Note: My colleague Brian Orndorf was considerably less pleased with the film than I was. You can read Brian's thoughts here.


Bad Times at the El Royale 4K Blu-ray Movie, Video Quality  5.0 of 5

Note: Screenshots are sourced from the 1080p Blu-ray.

Bad Times at the El Royale is presented on 4K UHD courtesy of 20th Century Fox Home Entertainment with a 2160p transfer in 2.39:1. While the 4K version of this film is hugely enjoyable, it didn't quite knock my socks off the way I frankly expected it to, which may indeed simply be a case of misplaced expectations. While some online data suggests Dolby Vision was part of the theatrical exhibition, my Oppo displayed "only" HDR, but that said, the palette is really quite beautifully suffused here, and there are some interesting changes on display, including a kind of slightly desaturated, almost sepia toned, appearance in the first scenes in the hotel. Later sequences offer a much more substantially suffused looking palette, and the uptick in fine detail levels on things as mundane as the velour encrusted wallpaper in some rooms, or even the texture of a "secret" briefcase one character utilizes are noticeable throughout the presentation. Shadow detail is marginally if not overwhelmingly improved in some scenes featuring a secret corridor. Grain resolves naturally throughout, with the same possible exception I noted in the review of the 1080p version, a brief moment on a beach that looks just a little noisy.

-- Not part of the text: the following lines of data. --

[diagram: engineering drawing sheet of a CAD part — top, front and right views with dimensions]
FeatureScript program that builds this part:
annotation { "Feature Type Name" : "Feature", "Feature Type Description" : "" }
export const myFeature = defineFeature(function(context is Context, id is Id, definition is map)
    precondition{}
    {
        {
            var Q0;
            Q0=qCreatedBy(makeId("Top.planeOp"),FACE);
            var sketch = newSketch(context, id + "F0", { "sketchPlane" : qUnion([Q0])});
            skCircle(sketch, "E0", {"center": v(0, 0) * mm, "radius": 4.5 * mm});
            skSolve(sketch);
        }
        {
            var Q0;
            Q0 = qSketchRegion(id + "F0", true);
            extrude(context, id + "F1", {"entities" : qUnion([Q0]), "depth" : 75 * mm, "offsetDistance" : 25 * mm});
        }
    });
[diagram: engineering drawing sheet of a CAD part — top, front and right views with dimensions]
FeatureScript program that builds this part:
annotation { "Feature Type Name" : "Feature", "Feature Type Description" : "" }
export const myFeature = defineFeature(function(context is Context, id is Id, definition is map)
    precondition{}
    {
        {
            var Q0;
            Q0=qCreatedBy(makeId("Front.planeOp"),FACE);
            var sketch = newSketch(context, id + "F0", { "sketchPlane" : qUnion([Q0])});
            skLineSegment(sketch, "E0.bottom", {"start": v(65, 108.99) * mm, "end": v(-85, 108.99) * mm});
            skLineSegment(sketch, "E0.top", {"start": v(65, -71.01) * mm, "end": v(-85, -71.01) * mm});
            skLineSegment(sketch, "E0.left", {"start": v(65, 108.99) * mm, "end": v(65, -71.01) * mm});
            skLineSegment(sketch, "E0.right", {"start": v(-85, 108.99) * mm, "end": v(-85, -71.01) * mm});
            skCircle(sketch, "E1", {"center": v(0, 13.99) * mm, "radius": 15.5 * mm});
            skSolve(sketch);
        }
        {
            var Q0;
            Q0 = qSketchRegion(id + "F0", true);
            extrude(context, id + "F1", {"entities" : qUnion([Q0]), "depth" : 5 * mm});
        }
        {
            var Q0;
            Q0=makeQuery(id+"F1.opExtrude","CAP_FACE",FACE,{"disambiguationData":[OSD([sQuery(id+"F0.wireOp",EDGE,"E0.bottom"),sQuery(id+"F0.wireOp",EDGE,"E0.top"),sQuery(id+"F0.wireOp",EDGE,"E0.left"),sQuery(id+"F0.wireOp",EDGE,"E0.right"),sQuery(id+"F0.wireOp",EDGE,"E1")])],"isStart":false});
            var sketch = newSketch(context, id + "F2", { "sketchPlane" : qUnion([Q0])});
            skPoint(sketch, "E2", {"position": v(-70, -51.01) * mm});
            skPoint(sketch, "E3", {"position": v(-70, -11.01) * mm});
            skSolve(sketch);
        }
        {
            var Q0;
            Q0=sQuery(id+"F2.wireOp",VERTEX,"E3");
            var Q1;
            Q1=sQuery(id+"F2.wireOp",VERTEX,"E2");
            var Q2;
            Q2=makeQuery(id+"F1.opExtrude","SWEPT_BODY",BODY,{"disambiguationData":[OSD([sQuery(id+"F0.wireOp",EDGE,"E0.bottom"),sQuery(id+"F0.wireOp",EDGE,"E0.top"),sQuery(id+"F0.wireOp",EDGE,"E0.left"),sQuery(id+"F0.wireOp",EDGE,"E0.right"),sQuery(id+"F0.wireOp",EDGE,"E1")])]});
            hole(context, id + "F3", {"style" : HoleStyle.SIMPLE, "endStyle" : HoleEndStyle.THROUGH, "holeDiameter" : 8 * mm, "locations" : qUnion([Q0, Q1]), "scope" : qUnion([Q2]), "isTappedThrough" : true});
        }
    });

Bad Times at the El Royale 4K Blu-ray Movie, Audio Quality  5.0 of 5

This 4K version of Bad Times at the El Royale features a wonderfully immersive Dolby Atmos track that admittedly may not provide a ton of midair "showy" sonics, but which delivers a glut of surround activity courtesy of the many (as in many) uses of music within the film. While perhaps not at "Powell Pressburger" levels of "composed film", Goddard's use of various tunes throughout this enterprise really ups the sound design ante, and the Atmos presentation is flawless. Several jolts of energy courtesy of sudden violence also are more visceral in this presentation. Dialogue and effects are all offered with superb fidelity and no problems whatsoever.

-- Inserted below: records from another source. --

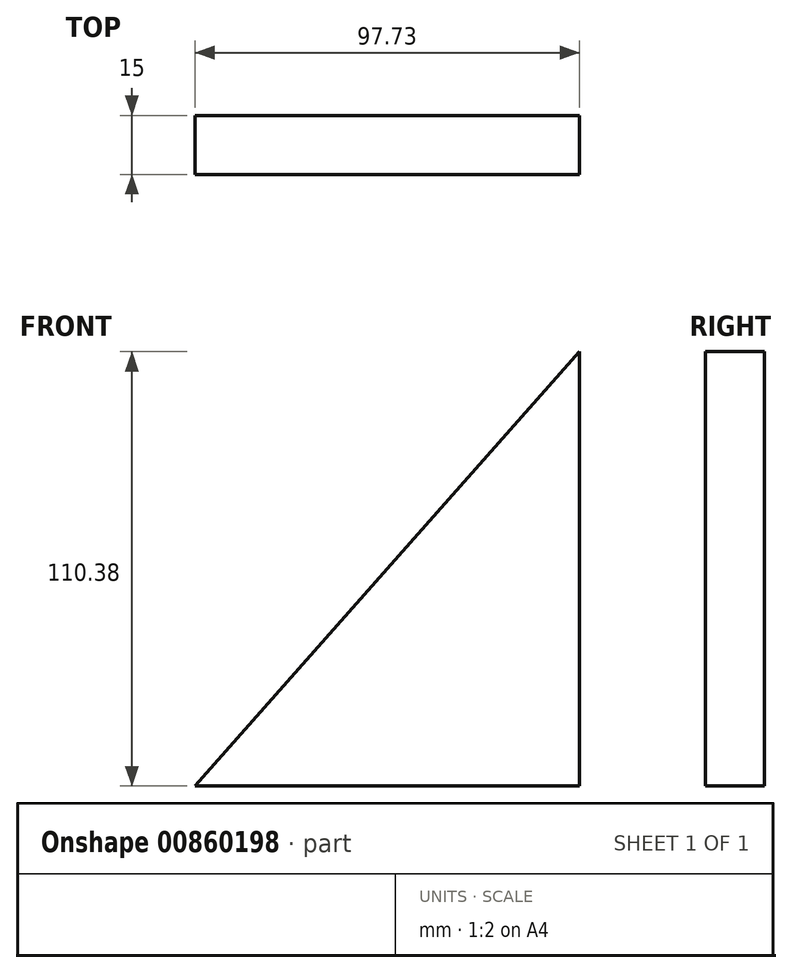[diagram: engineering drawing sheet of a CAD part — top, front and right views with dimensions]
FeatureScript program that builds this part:
annotation { "Feature Type Name" : "Feature", "Feature Type Description" : "" }
export const myFeature = defineFeature(function(context is Context, id is Id, definition is map)
    precondition{}
    {
        {
            var Q0;
            Q0=qCreatedBy(makeId("Front.planeOp"),FACE);
            var sketch = newSketch(context, id + "F0", { "sketchPlane" : qUnion([Q0])});
            skLineSegment(sketch, "E0", {"start": v(-47.75, -53.17) * mm, "end": v(49.98, 57.2) * mm});
            skLineSegment(sketch, "E1", {"start": v(49.98, 57.2) * mm, "end": v(49.98, -53.17) * mm});
            skLineSegment(sketch, "E2", {"start": v(49.98, -53.17) * mm, "end": v(-47.75, -53.17) * mm});
            skSolve(sketch);
        }
        {
            var Q0;
            Q0=makeQuery(id+"F0.imprint","IMPRINT",FACE,{"disambiguationData":[TD([[makeQuery(id+"F0.imprint","IMPRINT",EDGE,{"derivedFrom":sQuery(id+"F0.wireOp",EDGE,"E0")}),-1.0]])]});
            extrude(context, id + "F1", {"entities" : qUnion([Q0]), "depth" : 15 * mm, "offsetDistance" : 25 * mm});
        }
    });
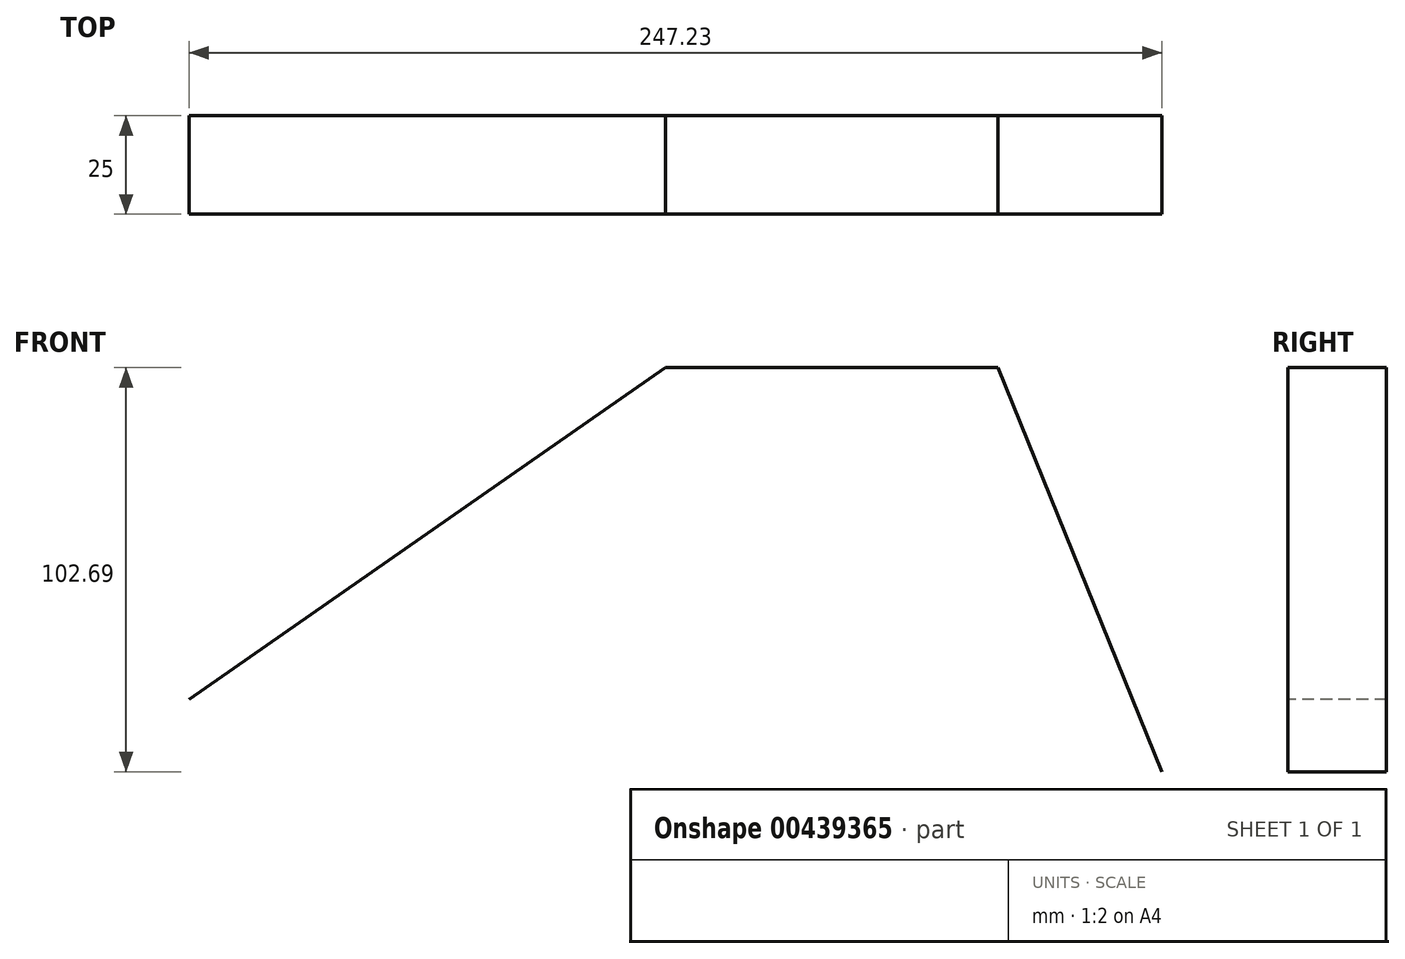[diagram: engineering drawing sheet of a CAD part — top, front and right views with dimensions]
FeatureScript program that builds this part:
annotation { "Feature Type Name" : "Feature", "Feature Type Description" : "" }
export const myFeature = defineFeature(function(context is Context, id is Id, definition is map)
    precondition{}
    {
        {
            var Q0;
            Q0=qCreatedBy(makeId("Front.planeOp"),FACE);
            var sketch = newSketch(context, id + "F0", { "sketchPlane" : qUnion([Q0])});
            skLineSegment(sketch, "E0", {"start": v(-111.73, 15.29) * mm, "end": v(9.38, 99.55) * mm});
            skLineSegment(sketch, "E1", {"start": v(9.38, 99.55) * mm, "end": v(93.73, 99.55) * mm});
            skLineSegment(sketch, "E2", {"start": v(93.73, 99.55) * mm, "end": v(135.5, -3.14) * mm});
            skSolve(sketch);
        }
        {
            var Q0;
            Q0 = qSketchRegion(id + "F0", true);
            var Q1;
            Q1=sQuery(id+"F0.wireOp",EDGE,"E0");
            var Q2;
            Q2=sQuery(id+"F0.wireOp",EDGE,"E1");
            var Q3;
            Q3=sQuery(id+"F0.wireOp",EDGE,"E2");
            extrude(context, id + "F1", {"entities" : qUnion([Q0]), "bodyType" : ToolBodyType.SURFACE, "surfaceEntities" : qUnion([Q1, Q2, Q3]), "depth" : 25 * mm, "symmetric" : true});
        }
    });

Bad Times at the El Royale 4K Blu-ray Movie, Special Features and Extras  n/a of 5

Fox doesn't include any supplements on the 4K version of the film. The rather interesting making of featurette described in our Bad Times at the El Royale Blu-ray review is of course included on the 1080p Blu-ray in this package.

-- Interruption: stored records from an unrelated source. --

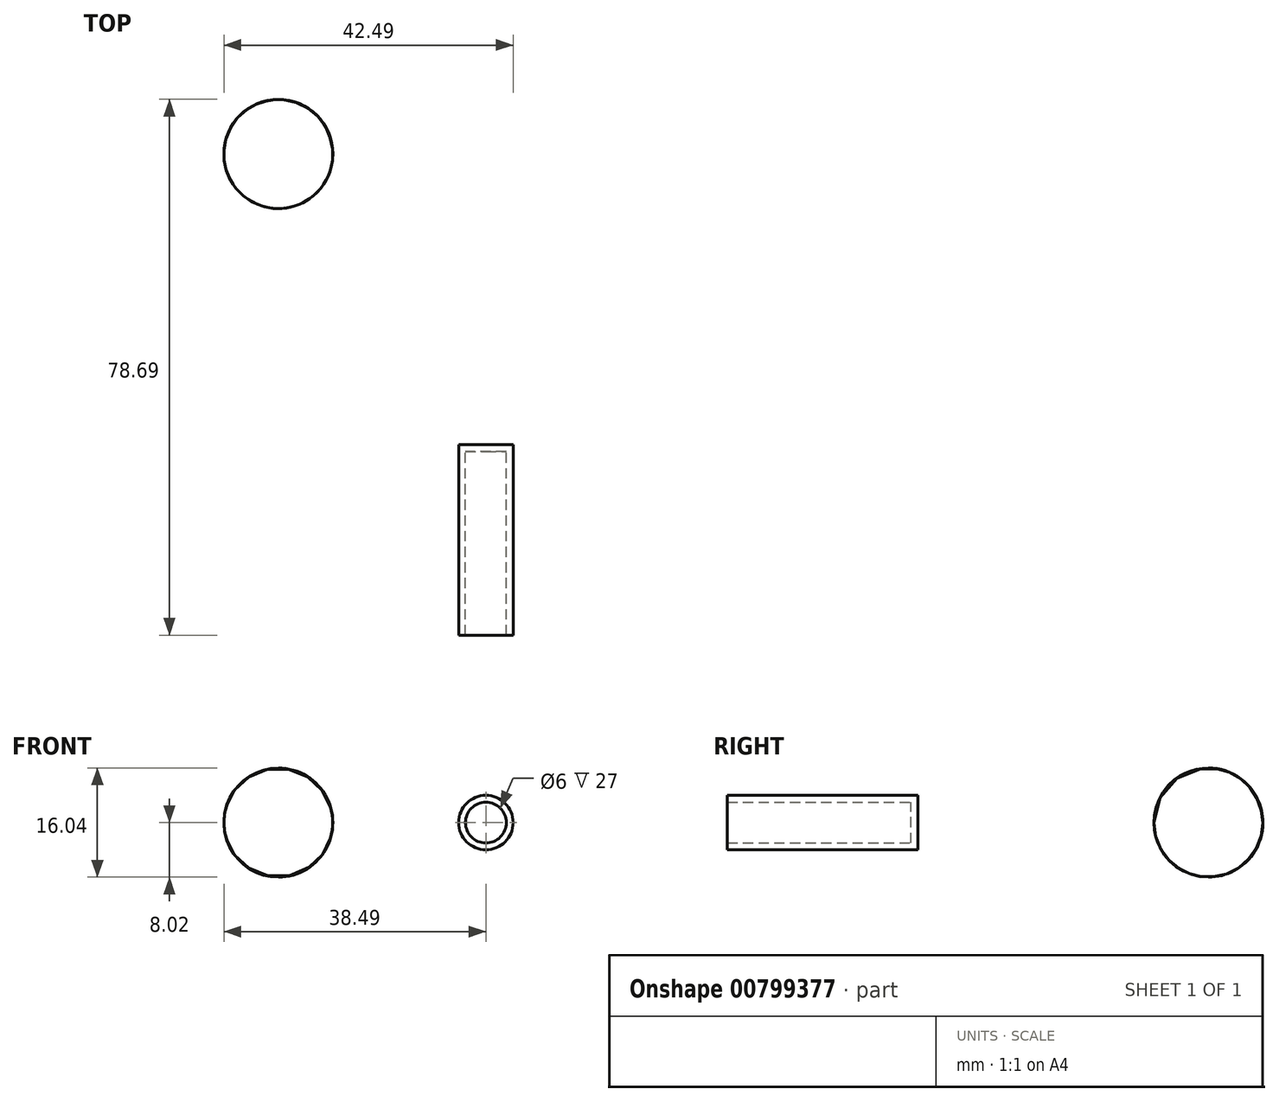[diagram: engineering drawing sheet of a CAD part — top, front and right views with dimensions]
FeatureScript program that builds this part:
annotation { "Feature Type Name" : "Feature", "Feature Type Description" : "" }
export const myFeature = defineFeature(function(context is Context, id is Id, definition is map)
    precondition{}
    {
        {
            var Q0;
            Q0=qCreatedBy(makeId("Front.planeOp"),FACE);
            var sketch = newSketch(context, id + "F0", { "sketchPlane" : qUnion([Q0])});
            skCircle(sketch, "E0", {"center": v(0, 0) * mm, "radius": 4 * mm});
            skSolve(sketch);
        }
        {
            var Q0;
            Q0=makeQuery(id+"F0.imprint","IMPRINT",FACE,{"disambiguationData":[TD([[makeQuery(id+"F0.imprint","IMPRINT",EDGE,{"derivedFrom":sQuery(id+"F0.wireOp",EDGE,"E0")}),1.0]])]});
            extrude(context, id + "F1", {"entities" : qUnion([Q0]), "depth" : 28 * mm, "offsetDistance" : 25 * mm});
        }
        {
            var Q0;
            Q0=makeQuery(id+"F1.opExtrude","CAP_FACE",FACE,{"disambiguationData":[OSD([sQuery(id+"F0.wireOp",EDGE,"E0")])],"isStart":false});
            shell(context, id + "F2", {"entities" : qUnion([Q0]), "thickness" : 1 * mm});
        }
        {
            var Q0;
            Q0=qCreatedBy(makeId("Top.planeOp"),FACE);
            var sketch = newSketch(context, id + "F3", { "sketchPlane" : qUnion([Q0])});
            skArc(sketch, "E1", {"start": v(-38.06, 45.26) * mm, "mid": v(-33.09, 35.08) * mm, "end": v(-22.92, 40.08) * mm});
            skLineSegment(sketch, "E2", {"start": v(-22.92, 40.08) * mm, "end": v(-38.06, 45.26) * mm});
            skSolve(sketch);
        }
        {
            var Q0;
            Q0=makeQuery(id+"F3.imprint","IMPRINT",FACE,{"disambiguationData":[TD([[makeQuery(id+"F3.imprint","IMPRINT",EDGE,{"derivedFrom":sQuery(id+"F3.wireOp",EDGE,"E1")}),1.0]])]});
            var Q1;
            Q1=sQuery(id+"F3.wireOp",EDGE,"E2");
            revolve(context, id + "F4", {"surfaceOperationType" : NewSurfaceOperationType.NEW, "entities" : qUnion([Q0]), "axis" : qUnion([Q1]), "revolveType" : RevolveType.FULL});
        }
    });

Bad Times at the El Royale 4K Blu-ray Movie, Overall Score and Recommendation  3.5 of 5

Could Bad Times at the El Royale have been tightened and provided clearer exposition with regard to at least a couple of its characters' stories? Absolutely. I for one am still unclear who was killed in a couple of flashbacks involving both Rose and Miles, the brief allusion to Darlene's recording career is just left hanging, and a whole subplot of the secret canister of film struck me as completely needless. By the time Rose is literally swinging from the chandeliers during the film's chaotic climax, I can see how some viewers will be rolling their eyes at the excess of it all. But despite these ostensible missteps, I personally found Bad Times at the El Royale a lot of fun, and it is one of the few films in my recent memory which actually managed to surprise me with regard to at least a couple of "sudden deaths". Again, this is probably not a film for everyone, but for fans of this cast and writer-director, Bad Times at the El Royale comes Recommended.